#### EXTRACTED MATERIAL:

Start of Block

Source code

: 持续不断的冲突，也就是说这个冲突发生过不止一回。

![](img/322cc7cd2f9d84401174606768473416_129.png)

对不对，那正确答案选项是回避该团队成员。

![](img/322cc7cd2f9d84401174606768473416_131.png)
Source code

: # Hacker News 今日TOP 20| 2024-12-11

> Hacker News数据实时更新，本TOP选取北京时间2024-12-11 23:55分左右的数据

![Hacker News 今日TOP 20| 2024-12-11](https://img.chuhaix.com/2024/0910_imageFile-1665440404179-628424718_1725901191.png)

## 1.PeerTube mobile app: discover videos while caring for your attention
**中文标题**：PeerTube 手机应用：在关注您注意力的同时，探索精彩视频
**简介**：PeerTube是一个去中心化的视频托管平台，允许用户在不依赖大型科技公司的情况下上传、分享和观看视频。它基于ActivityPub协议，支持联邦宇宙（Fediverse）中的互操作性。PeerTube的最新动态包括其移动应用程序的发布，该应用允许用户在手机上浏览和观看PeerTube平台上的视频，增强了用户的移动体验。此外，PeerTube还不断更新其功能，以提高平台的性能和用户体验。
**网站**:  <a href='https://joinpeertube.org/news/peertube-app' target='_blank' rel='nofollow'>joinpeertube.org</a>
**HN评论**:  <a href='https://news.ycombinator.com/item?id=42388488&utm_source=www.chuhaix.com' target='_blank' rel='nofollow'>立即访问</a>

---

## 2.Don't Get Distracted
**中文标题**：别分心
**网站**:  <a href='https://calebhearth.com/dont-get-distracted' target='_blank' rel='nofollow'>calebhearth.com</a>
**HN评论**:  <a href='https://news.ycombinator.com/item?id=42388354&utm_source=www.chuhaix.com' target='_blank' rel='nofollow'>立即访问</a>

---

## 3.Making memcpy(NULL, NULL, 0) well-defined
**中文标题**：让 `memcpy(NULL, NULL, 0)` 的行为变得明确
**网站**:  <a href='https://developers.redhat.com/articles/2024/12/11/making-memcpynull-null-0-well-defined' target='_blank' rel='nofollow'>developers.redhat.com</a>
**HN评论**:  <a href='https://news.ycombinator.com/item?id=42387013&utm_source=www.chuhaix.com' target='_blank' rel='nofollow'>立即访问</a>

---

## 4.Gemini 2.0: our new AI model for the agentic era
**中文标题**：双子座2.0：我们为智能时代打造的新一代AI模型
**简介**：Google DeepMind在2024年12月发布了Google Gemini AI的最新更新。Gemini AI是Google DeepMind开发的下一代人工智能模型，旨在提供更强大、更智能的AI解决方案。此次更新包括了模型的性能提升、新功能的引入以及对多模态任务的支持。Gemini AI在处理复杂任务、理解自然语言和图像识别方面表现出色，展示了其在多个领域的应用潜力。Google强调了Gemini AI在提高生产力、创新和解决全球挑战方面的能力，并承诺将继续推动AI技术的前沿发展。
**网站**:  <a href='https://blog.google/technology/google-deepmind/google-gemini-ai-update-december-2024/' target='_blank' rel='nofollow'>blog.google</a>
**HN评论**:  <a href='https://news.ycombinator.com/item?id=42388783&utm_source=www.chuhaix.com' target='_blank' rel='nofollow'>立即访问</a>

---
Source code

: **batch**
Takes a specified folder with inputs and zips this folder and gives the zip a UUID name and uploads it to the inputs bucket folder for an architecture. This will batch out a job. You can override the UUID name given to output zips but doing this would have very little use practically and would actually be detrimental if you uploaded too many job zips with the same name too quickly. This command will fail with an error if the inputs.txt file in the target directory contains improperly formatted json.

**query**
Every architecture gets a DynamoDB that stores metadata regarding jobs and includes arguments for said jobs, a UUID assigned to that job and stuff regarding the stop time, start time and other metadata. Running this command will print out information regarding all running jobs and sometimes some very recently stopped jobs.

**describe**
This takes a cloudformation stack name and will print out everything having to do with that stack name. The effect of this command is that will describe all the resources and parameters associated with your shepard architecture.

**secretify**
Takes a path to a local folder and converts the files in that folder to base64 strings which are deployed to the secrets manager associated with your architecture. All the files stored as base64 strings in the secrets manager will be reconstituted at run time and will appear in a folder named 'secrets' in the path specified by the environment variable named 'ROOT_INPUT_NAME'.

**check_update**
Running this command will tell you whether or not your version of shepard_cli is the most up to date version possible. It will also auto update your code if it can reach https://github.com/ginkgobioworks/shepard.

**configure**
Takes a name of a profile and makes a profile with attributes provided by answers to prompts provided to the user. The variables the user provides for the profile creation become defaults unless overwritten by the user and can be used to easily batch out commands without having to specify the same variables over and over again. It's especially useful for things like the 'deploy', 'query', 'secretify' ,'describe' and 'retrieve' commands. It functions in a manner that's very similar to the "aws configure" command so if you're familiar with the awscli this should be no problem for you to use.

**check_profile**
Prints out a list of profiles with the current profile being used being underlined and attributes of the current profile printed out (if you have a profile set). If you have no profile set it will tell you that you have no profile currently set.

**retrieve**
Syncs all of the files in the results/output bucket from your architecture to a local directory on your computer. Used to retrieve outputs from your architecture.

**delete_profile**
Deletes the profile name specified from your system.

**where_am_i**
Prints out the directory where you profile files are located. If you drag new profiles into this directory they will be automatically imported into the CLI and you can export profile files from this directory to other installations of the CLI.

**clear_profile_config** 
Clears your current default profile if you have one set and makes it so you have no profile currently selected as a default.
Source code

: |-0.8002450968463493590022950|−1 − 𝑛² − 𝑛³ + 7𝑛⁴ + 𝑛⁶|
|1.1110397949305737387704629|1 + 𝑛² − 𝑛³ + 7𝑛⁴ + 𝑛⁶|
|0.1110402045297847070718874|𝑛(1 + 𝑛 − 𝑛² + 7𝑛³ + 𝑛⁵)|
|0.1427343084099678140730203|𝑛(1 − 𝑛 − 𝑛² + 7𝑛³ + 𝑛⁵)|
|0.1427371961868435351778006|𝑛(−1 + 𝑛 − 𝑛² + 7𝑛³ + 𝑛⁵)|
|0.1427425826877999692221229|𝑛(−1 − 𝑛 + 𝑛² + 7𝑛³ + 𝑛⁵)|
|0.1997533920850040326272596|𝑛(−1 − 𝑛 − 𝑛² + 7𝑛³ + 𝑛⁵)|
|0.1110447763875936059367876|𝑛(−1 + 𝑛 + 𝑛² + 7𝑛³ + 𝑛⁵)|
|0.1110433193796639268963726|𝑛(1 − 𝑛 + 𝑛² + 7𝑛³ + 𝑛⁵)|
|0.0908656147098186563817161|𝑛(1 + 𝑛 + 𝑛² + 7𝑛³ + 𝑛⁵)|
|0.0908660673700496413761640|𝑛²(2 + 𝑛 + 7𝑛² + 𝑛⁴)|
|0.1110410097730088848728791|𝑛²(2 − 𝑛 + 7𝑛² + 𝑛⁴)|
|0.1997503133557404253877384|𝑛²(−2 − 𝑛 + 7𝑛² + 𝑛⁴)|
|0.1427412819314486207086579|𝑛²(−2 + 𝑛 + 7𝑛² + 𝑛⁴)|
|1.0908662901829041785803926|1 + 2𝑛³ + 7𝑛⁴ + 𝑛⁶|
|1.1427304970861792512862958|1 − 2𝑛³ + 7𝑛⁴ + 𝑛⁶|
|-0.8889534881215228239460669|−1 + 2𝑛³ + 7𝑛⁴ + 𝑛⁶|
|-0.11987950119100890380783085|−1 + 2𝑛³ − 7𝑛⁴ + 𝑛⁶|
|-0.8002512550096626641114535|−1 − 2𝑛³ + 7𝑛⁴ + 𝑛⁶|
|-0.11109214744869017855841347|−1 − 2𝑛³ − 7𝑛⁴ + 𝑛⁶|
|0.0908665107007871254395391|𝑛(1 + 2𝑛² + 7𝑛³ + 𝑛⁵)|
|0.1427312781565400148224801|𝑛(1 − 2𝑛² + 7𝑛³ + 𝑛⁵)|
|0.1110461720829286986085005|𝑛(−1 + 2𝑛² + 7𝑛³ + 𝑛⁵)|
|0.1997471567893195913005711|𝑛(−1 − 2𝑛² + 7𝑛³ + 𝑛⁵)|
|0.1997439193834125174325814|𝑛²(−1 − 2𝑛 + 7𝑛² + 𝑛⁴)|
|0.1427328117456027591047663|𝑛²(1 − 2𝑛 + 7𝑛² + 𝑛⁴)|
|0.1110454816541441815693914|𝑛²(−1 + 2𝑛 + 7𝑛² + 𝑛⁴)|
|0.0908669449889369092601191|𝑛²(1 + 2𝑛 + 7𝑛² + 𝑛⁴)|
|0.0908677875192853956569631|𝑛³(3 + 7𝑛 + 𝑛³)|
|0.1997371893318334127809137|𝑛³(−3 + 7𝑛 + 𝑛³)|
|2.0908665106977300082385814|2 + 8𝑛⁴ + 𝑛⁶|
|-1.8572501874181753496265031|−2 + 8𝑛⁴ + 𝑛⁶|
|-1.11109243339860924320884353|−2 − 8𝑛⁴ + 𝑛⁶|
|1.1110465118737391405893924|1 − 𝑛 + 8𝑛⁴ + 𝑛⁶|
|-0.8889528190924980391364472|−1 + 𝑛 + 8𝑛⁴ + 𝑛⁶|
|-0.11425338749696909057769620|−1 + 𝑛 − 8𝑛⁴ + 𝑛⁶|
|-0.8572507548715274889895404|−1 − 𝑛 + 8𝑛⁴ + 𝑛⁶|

End of Block

#### YOUR GOAL:
Please report every line of the listing that contains the string "nofollow".

#### ANSWER AREA:
**网站**:  <a href='https://joinpeertube.org/news/peertube-app' target='_blank' rel='nofollow'>joinpeertube.org</a>
**HN评论**:  <a href='https://news.ycombinator.com/item?id=42388488&utm_source=www.chuhaix.com' target='_blank' rel='nofollow'>立即访问</a>
**网站**:  <a href='https://calebhearth.com/dont-get-distracted' target='_blank' rel='nofollow'>calebhearth.com</a>
**HN评论**:  <a href='https://news.ycombinator.com/item?id=42388354&utm_source=www.chuhaix.com' target='_blank' rel='nofollow'>立即访问</a>
**网站**:  <a href='https://developers.redhat.com/articles/2024/12/11/making-memcpynull-null-0-well-defined' target='_blank' rel='nofollow'>developers.redhat.com</a>
**HN评论**:  <a href='https://news.ycombinator.com/item?id=42387013&utm_source=www.chuhaix.com' target='_blank' rel='nofollow'>立即访问</a>
**网站**:  <a href='https://blog.google/technology/google-deepmind/google-gemini-ai-update-december-2024/' target='_blank' rel='nofollow'>blog.google</a>
**HN评论**:  <a href='https://news.ycombinator.com/item?id=42388783&utm_source=www.chuhaix.com' target='_blank' rel='nofollow'>立即访问</a>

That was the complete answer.